According to a new study on the IT talent gap from ConnectWise, nearly 80% of businesses across all industries plan on increasing their cybersecurity budget over the next year. Cyber-attacks are an ever-growing concern, as more than 60% of small businesses were financially impacted by them during the past year.

This is not an area where you can cut costs. Put the best people at the beginning of your cybersecurity team, and don’t forget about a few young trainees who can help you scale up and fill in the gaps.

Cloud architects


Many businesses have been pushed to use additional cloud services, applications, and infrastructure as a result of the radical shift to working from home. In some circumstances, they were able to plan and manage it all faster than they were able to hire the necessary competence.

IT managers with “soft” skills

The fastest-growing technical specialty in the third quarter was that of the head of the IT department. According to Dice, the number of job openings in this category increased by over 40% from August to September. It should come as no surprise that all types of managers are important.

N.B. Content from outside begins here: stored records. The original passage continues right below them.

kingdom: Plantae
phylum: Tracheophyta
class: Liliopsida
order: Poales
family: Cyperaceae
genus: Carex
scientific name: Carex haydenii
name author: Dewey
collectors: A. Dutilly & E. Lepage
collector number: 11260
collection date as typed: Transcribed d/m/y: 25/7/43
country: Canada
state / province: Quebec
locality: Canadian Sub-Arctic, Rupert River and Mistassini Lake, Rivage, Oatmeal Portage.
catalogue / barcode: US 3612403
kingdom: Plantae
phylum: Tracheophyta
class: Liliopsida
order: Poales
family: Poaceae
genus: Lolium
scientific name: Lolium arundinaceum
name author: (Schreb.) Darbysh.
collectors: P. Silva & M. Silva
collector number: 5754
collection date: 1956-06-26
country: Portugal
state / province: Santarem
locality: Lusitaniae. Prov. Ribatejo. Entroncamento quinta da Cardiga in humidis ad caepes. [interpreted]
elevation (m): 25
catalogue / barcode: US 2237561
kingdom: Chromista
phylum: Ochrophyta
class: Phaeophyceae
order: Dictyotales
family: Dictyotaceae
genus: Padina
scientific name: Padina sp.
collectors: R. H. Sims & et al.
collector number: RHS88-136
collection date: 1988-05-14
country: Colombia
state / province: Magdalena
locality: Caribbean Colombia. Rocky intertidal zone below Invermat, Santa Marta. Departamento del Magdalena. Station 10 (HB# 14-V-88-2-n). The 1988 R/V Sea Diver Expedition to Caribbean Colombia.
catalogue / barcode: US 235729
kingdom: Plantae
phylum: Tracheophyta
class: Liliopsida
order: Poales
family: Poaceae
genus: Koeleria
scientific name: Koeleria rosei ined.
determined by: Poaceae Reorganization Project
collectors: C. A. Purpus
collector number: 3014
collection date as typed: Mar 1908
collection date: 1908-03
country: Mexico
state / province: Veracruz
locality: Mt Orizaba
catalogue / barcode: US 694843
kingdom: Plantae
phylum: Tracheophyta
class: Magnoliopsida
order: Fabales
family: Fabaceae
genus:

Any company, large or small, requires technological expertise and executives who can successfully push employees to achieve their goals. Many IT workers recognize that technical abilities alone are insufficient. People with communication and empathy abilities are in high demand in today’s IT teams.

These are particularly crucial for IT executives, whose responsibilities include presenting information in an understandable manner to stakeholders who aren’t necessarily tech-savvy. Those applying for IT leadership positions should think about how they can show that they have a diverse set of soft skills.